### TASK TO CARRY OUT
Reproduce the trigonometry problem below word for word, starting with "If $\left( \frac" and going on through "Answer: (A)".

Question

If $\left( \frac { \sin \theta } { \sin \phi } \right) ^ { 2 } = \frac { \tan \theta } { \tan \phi } = 3$ then the value of $\theta$ and $\phi$ are

• A. $\theta = n \pi \pm \frac { \pi } { 3 } , \phi = n \pi \pm \frac { \pi } { 6 }$
• B. $\theta = n \pi - \frac { \pi } { 3 } , \phi = n \pi - \frac { \pi } { 6 }$
• C. $\theta = n \pi \pm \frac { \pi } { 2 } , \phi = n \pi + \frac { \pi } { 3 }$
• D. None of these

Answer 1

Answer: (A)

$\theta = n \pi \pm \frac { \pi } { 3 } , \phi = n \pi \pm \frac { \pi } { 6 }$

Answer 2

$\left( \frac { \sin \theta } { \sin \phi } \right) ^ { 2 } = \frac { \tan \theta } { \tan \phi }$ $\Rightarrow \sin \theta \cos \theta = \sin \phi \cos \phi$ $\Rightarrow \sin 2 \theta = \sin 2 \phi$

$2 \theta = \pi - 2 \phi$ $\Rightarrow \theta = \frac { \pi } { 2 } - \phi$

But, $\frac { \tan \theta } { \tan \phi } = 3$ $\Rightarrow \frac { \tan \theta } { \cot \theta } = 3$ $\Rightarrow \tan ^ { 2 } \theta = 3$ $\Rightarrow \theta = n \pi \pm \frac { \pi } { 3 }$ so

that $\phi = n \pi \pm \frac { \pi } { 6 }$

Trick: Check with the options for $n = 0 , n = 1$ .

### SUPPLIED MATERIAL
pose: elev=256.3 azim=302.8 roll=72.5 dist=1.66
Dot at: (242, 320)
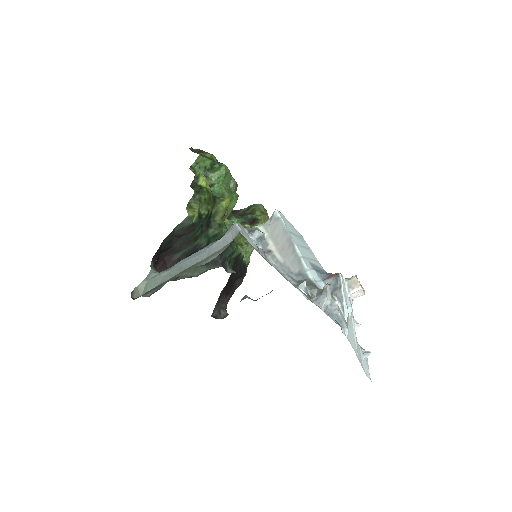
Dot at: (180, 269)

### SOLUTION FOR THIS TASK
If $\left( \frac { \sin \theta } { \sin \phi } \right) ^ { 2 } = \frac { \tan \theta } { \tan \phi } = 3$ then the value of $\theta$ and $\phi$ are

• A. $\theta = n \pi \pm \frac { \pi } { 3 } , \phi = n \pi \pm \frac { \pi } { 6 }$
• B. $\theta = n \pi - \frac { \pi } { 3 } , \phi = n \pi - \frac { \pi } { 6 }$
• C. $\theta = n \pi \pm \frac { \pi } { 2 } , \phi = n \pi + \frac { \pi } { 3 }$
• D. None of these

Answer 1

Answer: (A)